Im Prozess um den Tod einer vierköpfigen Familie aus Hamburg, die im Türkeiurlaub mit Insektiziden vergiftet wurde, ist der Betreiber des Hotels zu 13 Jahren und 4 Monaten Haft verurteilt worden. Zudem erhielten der Inhaber der Schädlingsbekämpfungsfirma, dessen Sohn und ein Mitarbeiter der Firma Haftstrafen zwischen 18 Jahren und 12 Jahren und 2 Monaten.

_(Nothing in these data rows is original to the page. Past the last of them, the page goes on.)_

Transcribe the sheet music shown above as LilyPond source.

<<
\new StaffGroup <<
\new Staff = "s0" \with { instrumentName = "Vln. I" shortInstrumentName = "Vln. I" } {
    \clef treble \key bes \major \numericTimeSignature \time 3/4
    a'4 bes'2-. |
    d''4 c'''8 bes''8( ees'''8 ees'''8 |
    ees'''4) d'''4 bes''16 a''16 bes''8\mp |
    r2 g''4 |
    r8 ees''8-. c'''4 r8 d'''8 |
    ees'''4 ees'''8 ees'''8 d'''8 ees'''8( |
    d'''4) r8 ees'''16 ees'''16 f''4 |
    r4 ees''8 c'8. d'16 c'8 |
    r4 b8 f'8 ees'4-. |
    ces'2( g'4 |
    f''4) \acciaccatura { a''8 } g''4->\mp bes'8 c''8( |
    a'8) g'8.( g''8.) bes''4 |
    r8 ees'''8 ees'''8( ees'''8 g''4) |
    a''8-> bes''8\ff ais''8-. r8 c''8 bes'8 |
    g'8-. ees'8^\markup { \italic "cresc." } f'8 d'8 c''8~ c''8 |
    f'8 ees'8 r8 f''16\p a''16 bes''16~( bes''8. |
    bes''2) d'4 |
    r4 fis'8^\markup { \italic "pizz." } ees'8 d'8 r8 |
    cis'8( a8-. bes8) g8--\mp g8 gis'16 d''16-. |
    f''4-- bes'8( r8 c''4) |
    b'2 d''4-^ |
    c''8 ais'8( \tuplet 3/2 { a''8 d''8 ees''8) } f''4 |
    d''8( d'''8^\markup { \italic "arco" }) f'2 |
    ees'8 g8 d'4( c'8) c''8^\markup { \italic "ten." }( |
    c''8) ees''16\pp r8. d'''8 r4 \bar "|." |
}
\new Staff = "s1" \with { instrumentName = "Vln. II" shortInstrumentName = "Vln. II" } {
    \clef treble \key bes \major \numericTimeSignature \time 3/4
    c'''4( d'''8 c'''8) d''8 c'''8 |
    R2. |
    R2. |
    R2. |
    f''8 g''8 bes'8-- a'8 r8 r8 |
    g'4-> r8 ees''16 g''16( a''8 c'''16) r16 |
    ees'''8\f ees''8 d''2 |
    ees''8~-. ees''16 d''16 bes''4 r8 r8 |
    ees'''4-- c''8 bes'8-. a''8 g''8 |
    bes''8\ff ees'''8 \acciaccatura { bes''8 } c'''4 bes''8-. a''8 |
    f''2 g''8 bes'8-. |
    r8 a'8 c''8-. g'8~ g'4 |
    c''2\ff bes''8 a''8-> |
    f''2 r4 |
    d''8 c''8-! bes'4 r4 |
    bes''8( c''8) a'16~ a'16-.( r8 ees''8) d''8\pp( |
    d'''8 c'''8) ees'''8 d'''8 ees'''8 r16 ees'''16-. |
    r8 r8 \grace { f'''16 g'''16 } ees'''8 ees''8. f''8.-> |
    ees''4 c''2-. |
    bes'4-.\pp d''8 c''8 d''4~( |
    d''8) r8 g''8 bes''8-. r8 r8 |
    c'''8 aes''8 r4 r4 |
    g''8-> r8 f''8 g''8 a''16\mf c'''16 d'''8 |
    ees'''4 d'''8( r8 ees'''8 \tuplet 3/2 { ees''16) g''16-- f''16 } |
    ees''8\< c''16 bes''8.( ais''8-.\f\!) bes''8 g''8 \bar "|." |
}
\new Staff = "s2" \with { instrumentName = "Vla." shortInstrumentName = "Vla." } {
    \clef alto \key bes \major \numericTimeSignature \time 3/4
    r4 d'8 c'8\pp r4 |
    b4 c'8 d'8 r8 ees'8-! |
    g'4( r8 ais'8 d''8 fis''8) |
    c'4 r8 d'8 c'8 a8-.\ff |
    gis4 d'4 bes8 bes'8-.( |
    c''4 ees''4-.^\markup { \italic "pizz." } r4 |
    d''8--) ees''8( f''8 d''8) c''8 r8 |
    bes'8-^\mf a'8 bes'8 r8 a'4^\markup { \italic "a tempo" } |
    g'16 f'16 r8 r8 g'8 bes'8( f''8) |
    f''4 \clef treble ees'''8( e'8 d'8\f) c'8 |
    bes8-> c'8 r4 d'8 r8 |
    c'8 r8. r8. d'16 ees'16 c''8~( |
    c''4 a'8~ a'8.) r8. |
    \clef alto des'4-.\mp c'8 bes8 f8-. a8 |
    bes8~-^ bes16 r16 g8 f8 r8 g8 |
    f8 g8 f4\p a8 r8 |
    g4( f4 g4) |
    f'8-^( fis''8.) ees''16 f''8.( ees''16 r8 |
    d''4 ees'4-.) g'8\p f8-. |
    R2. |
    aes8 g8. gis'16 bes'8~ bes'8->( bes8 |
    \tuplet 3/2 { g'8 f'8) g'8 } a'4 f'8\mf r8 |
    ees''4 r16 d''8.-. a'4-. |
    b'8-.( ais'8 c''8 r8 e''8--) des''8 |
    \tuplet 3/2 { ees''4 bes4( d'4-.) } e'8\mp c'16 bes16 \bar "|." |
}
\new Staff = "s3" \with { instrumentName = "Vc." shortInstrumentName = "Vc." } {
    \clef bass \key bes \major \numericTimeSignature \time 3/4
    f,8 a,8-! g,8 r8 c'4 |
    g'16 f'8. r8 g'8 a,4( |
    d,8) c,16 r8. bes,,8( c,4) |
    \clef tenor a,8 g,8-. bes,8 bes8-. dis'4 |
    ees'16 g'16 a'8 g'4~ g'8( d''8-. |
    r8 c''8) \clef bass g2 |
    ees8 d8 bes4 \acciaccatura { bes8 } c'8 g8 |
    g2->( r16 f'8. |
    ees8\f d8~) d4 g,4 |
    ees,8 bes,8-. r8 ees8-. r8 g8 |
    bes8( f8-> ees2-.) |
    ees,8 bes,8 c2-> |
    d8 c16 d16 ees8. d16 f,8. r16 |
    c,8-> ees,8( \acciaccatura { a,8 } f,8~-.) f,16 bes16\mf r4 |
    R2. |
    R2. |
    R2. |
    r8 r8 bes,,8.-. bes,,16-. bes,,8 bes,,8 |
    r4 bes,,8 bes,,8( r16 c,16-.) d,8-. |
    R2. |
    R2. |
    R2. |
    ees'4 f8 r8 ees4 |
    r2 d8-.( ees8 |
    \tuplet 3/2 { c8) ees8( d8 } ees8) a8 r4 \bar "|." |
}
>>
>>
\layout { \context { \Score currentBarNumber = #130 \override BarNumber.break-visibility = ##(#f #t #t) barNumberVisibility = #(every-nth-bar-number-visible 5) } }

Die Eltern und die beiden Kleinkinder waren im vergangenen November zum Urlaub in die Türkei gereist. Während ihres Aufenthalts in Istanbul tauchten bei der Familie plötzlich Vergiftungssymptome auf – kurz nacheinander starben die Familienmitglieder. Zunächst gingen die Ermittler von einer Lebensmittelvergiftung aus. Ein medizinisches Gutachten bestätigte schließlich jedoch eine Vergiftung durch Insektizide.

Der Anwalt der Familie, Yasar Balci, hatte eine Bestrafung wegen vorsätzlicher Tötung gefordert. Die Anwälte der Angeklagten plädierten auf Freispruch. Das Urteil ist bisher nicht rechtskräftig, die Verurteilten können noch in Berufung gehen.